▸ **TRECHO DO TEXTO**
☆ ☆ ☆

O mercado financeiro cultiva uma máxima sobre gestão de demandas: flanco aberto é atalho para o fracasso. Expoentes do sistema financeiro consultados pelo Valor nos últimos dois dias chegaram a considerar a possibilidade de
Antonio Palocci permanecer no governo após a decisão do procurador-geral da República,
Roberto Gurgel, de arquivar denúncias contra o ministro-chefe da Casa Civil. O arquivamento do processo daria sobrevida a Palocci, mas sem neutralizar a fragilidade que ele angariou com as informações que tornaram pública a veloz escalada do seu patrimônio. Interlocutores, que creditavam a
Palocci o título de `fiador do governo Dilma` há exatamente um ano, demonstravam ontem à tarde, antes de Palocci renunciar ao cargo, dúvidas crescentes sobre as consequências de seu tênue equilíbrio na equipe da presidente
Dilma Rousseff.
A reportagem é de
Angela Bittencourt e publicada pelo jornal
Valor, 08-06-2011.
"Quem serve de anteparo para a presidente Dilma Rousseff não pode ter fragilidades. E por um motivo simples: os demandantes de negociações ou articulações vão tentar, mais cedo ou mais tarde, operar as fragilidades do ministro até por uma questão operacional. É possível tirar mais de quem está mais vulnerável", avaliou um dos interlocutores do ministro e atento observador da sangria a que
Palocci foi submetido nas últimas semanas.
Para esse executivo do sistema financeiro privado, não há dúvida de que a permanência de Palocci no governo enfraqueceria a
presidente Dilma. "Ele foi útil e poderia ser muito útil à Dilma, ao governo e ao país. Mas a Pasta que ele ocupava não é o Ministério da Saúde e isso altera a cena.
Palocci atuava em questões intangíveis que demandam confiança irrestrita e fragilidade zero. Predicados que ele já não possuía há semanas", afirma fonte consultada pelo Valor para quem o ministro-chefe da Casa Civil, na situação a que chegou, não amorteceria pressões, sobretudo políticas, e tampouco ajudaria a manter a racionalidade econômica.
"Ele frustrou as expectativas", lamenta outra fonte para quem pouco importa se as informações sobre o aumento do patrimônio de
Palocci resultaram de uma armação ou não. "Fundamental é o fato de que havia exposição ao risco. E ela foi revelada." Para outro interlocutor,
Palocci sai do governo e deverá enfrentará crises pessoais. "Ele destruiu o ícone que já foi, ficou enfraquecido e possivelmente `empobrecido`. Não há dúvida de que terá menos demandas daqui para frente porque dificilmente terá, no futuro, clientes de primeira linha que viram o ministro como eminência parda no
governo Lula, após sua saída em março de 2005. Palocci convencia porque tem uma lógica econômica invejável. Tornou-se uma fonte muito boa de informação sobre o governo e soube se fazer importante", comenta a fonte.

☆ ☆ ☆

▸ **LINHAS EXTRAÍDAS**
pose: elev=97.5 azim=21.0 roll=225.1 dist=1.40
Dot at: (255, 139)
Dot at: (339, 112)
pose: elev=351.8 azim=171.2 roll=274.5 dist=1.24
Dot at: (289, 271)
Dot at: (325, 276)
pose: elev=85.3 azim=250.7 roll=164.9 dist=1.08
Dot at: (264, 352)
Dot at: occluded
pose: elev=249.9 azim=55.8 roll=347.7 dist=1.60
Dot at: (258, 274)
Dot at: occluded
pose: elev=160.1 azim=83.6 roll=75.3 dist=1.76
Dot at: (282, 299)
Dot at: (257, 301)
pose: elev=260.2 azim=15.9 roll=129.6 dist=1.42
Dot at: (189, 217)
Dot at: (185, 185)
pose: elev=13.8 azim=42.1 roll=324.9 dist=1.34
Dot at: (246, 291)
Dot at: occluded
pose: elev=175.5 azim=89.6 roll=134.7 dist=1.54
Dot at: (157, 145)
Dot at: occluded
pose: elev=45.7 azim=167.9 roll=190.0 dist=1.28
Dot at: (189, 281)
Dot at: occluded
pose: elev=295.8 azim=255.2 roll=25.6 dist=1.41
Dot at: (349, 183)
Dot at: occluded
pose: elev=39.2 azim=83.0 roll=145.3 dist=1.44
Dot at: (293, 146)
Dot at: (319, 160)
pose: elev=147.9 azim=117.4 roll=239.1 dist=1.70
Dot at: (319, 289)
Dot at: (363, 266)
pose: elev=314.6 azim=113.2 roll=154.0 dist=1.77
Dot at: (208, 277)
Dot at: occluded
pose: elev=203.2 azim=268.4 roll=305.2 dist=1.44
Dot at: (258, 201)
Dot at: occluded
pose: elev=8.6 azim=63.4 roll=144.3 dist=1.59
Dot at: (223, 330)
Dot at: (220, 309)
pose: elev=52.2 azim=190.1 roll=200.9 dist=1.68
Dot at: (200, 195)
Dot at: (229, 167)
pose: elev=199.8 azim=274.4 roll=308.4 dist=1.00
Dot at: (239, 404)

☆ ☆ ☆

Substitua "confiança irrestrita" por "confiança plena" no trecho da reportagem sobre Palocci que começa nas palavras "Palocci atuava em" e termina depois de "a racionalidade econômica.", e reproduza esse trecho com a troca feita.

▸ **RESULTADO FINAL**
Palocci atuava em questões intangíveis que demandam confiança plena e fragilidade zero. Predicados que ele já não possuía há semanas", afirma fonte consultada pelo Valor para quem o ministro-chefe da Casa Civil, na situação a que chegou, não amorteceria pressões, sobretudo políticas, e tampouco ajudaria a manter a racionalidade econômica.